Description
This classic homemade cherry pie features a luscious, glossy cherry filling made from fresh or frozen cherries, perfectly spiced with almond extract and lemon juice, all encased in a flaky, golden double crust. Ideal for summer dessert cravings or any festive occasion, this pie balances sweet and tart flavors with a rich, buttery crust.
Ingredients
Scale
Filling
- 2 1/4 pounds fresh or frozen pitted cherries (about 5 cups)
- 1 cup granulated sugar
- 1/4 cup cornstarch
- 1 tablespoon lemon juice
- 1/4 teaspoon almond extract
- 1/4 teaspoon salt
- 2 tablespoons butter (cut into small pieces)
Crust and Topping
- 1 package refrigerated double pie crusts (or homemade)
- 1 egg (beaten, for egg wash)
- 1 tablespoon coarse sugar (optional, for sprinkling)
Instructions
- Preheat Oven: Preheat your oven to 425°F (220°C) to prepare for baking the pie.

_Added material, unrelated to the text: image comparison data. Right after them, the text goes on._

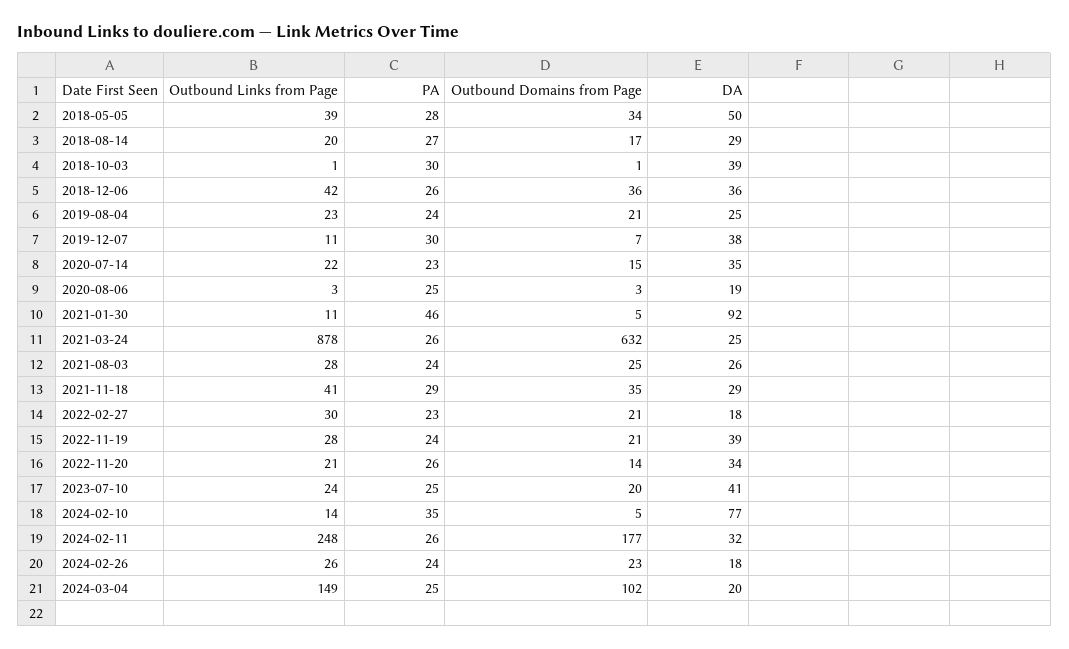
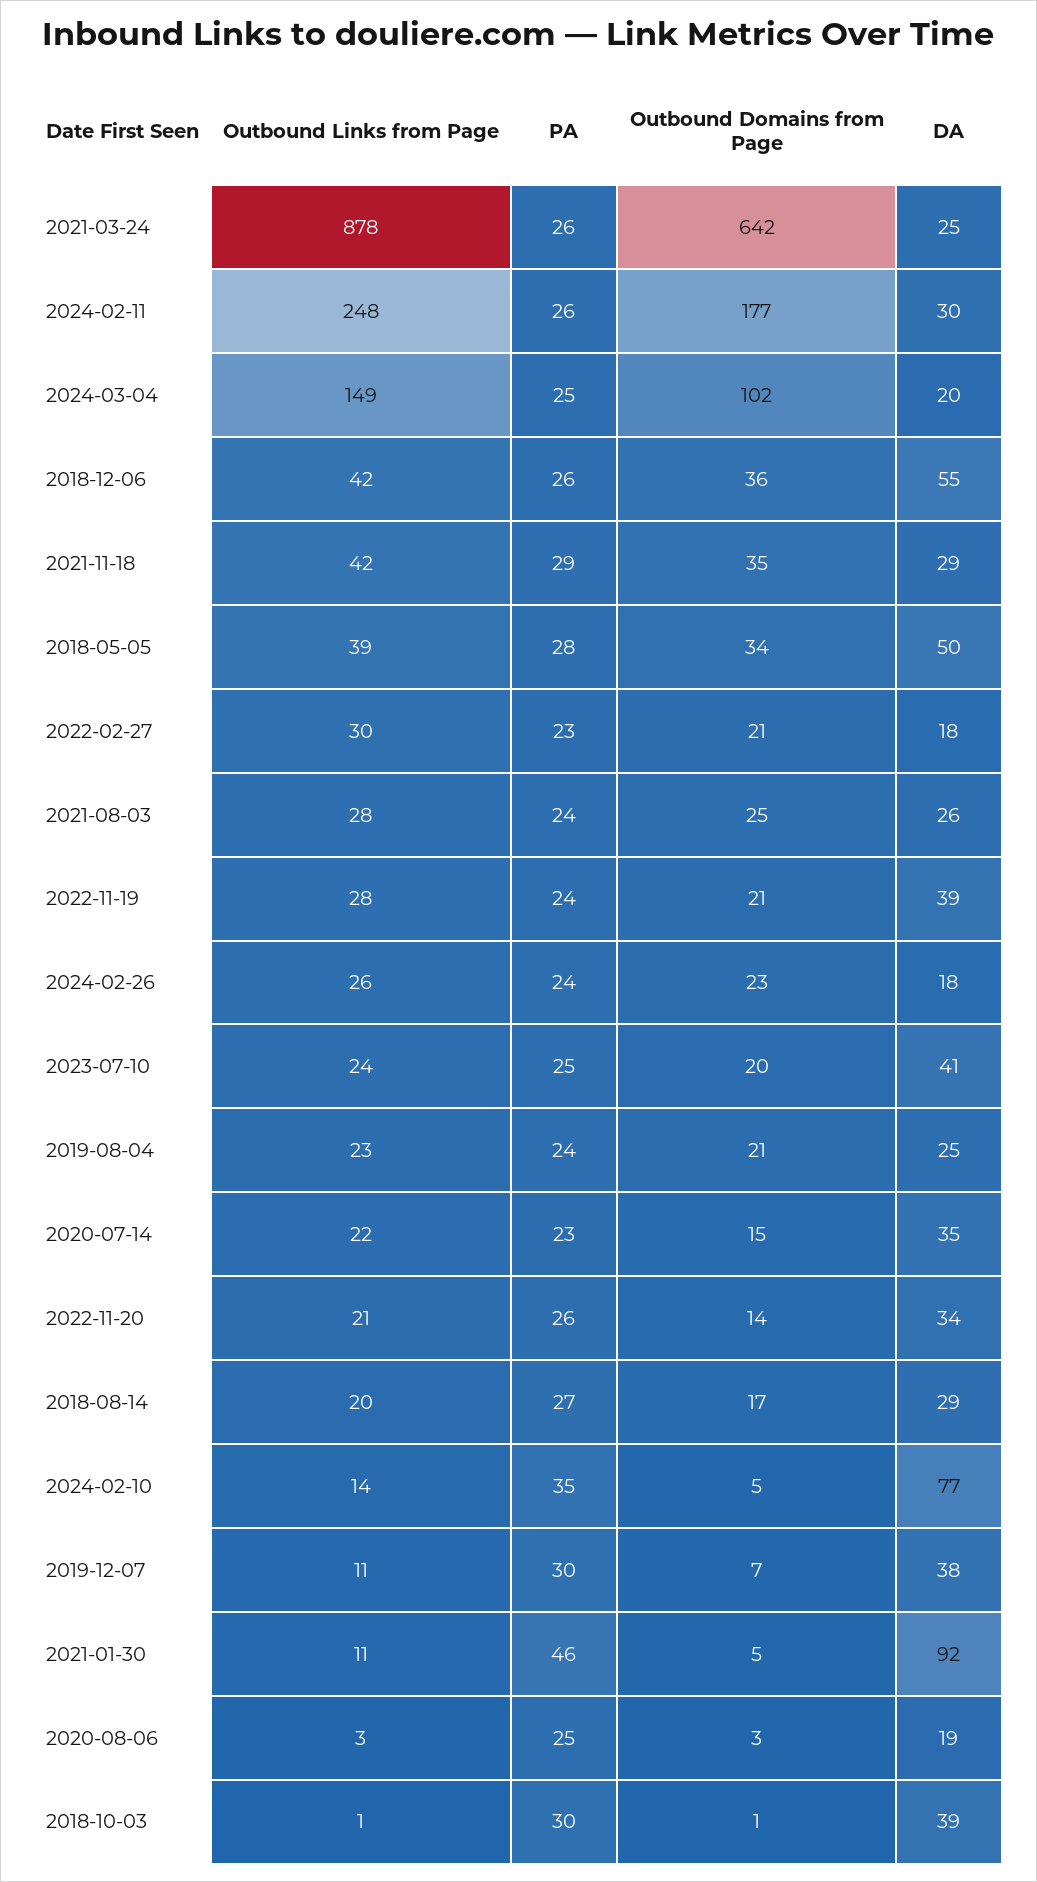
  {
    "Outbound Links from Page": {
      "2018-05-05": 39,
      "2018-08-14": 20,
      "2018-10-03": 1,
      "2018-12-06": 42,
      "2019-08-04": 23,
      "2019-12-07": 11,
      "2020-07-14": 22,
      "2020-08-06": 3,
      "2021-01-30": 11,
      "2021-03-24": 878,
      "2021-08-03": 28,
-     "2021-11-18": 41,
+     "2021-11-18": 42,
      "2022-02-27": 30,
      "2022-11-19": 28,
      "2022-11-20": 21,
      "2023-07-10": 24,
      "2024-02-10": 14,
      "2024-02-11": 248,
      "2024-02-26": 26,
      "2024-03-04": 149
    },
    "PA": {
      "2018-05-05": 28,
      "2018-08-14": 27,
      "2018-10-03": 30,
      "2018-12-06": 26,
      "2019-08-04": 24,
      "2019-12-07": 30,
      "2020-07-14": 23,
      "2020-08-06": 25,
      "2021-01-30": 46,
      "2021-03-24": 26,
      "2021-08-03": 24,
      "2021-11-18": 29,
      "2022-02-27": 23,
      "2022-11-19": 24,
      "2022-11-20": 26,
      "2023-07-10": 25,
      "2024-02-10": 35,
      "2024-02-11": 26,
      "2024-02-26": 24,
      "2024-03-04": 25
    },
    "Outbound Domains from Page": {
      "2018-05-05": 34,
      "2018-08-14": 17,
      "2018-10-03": 1,
      "2018-12-06": 36,
      "2019-08-04": 21,
      "2019-12-07": 7,
      "2020-07-14": 15,
      "2020-08-06": 3,
      "2021-01-30": 5,
-     "2021-03-24": 632,
+     "2021-03-24": 642,
      "2021-08-03": 25,
      "2021-11-18": 35,
      "2022-02-27": 21,
      "2022-11-19": 21,
      "2022-11-20": 14,
      "2023-07-10": 20,
      "2024-02-10": 5,
      "2024-02-11": 177,
      "2024-02-26": 23,
      "2024-03-04": 102
    },
    "DA": {
      "2018-05-05": 50,
      "2018-08-14": 29,
      "2018-10-03": 39,
-     "2018-12-06": 36,
+     "2018-12-06": 55,
      "2019-08-04": 25,
      "2019-12-07": 38,
      "2020-07-14": 35,
      "2020-08-06": 19,
      "2021-01-30": 92,
      "2021-03-24": 25,
      "2021-08-03": 26,
      "2021-11-18": 29,
      "2022-02-27": 18,
      "2022-11-19": 39,
      "2022-11-20": 34,
      "2023-07-10": 41,
      "2024-02-10": 77,
-     "2024-02-11": 32,
+     "2024-02-11": 30,
      "2024-02-26": 18,
      "2024-03-04": 20
    }
  }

- Prepare Cherries: If using frozen cherries, thaw and drain them thoroughly to prevent excess moisture in the pie.
- Cook Filling: In a large saucepan over medium heat, combine the cherries, granulated sugar, cornstarch, lemon juice, almond extract, and salt. Cook, stirring frequently, for 10–15 minutes until the mixture thickens and becomes glossy. Remove from heat and let it cool slightly.
- Prepare Pie Crust: Roll out one pie crust and place it into a 9-inch pie dish, shaping it to fit snugly.
- Add Filling: Pour the cooled cherry filling into the prepared crust and dot the top with small pieces of butter for added richness.
- Top Crust: Roll out the second crust and either place it whole over the filling or cut it into strips to create a lattice pattern. Trim the excess crust and crimp the edges to seal the pie securely.
- Egg Wash and Sugar: Brush the top crust with the beaten egg to promote browning and shine, then sprinkle with coarse sugar if desired for extra crunch and sweetness.
- Bake Pie: Place the pie on a baking sheet to catch drips and bake at 425°F (220°C) for 20 minutes. Then reduce the temperature to 375°F (190°C) and continue baking for an additional 35–40 minutes until the crust is golden brown and the filling is bubbly.
- Cool and Serve: Allow the pie to cool completely before slicing to let the filling set properly for clean slices and optimal flavor.
Notes
- If using tart cherries, increase the sugar to 1 1/4 cups to balance the tartness.
- To prevent a soggy bottom crust, bake the pie on the lower oven rack and use a glass pie plate if available.
- This pie can be made a day in advance and stored at room temperature or refrigerated for convenience.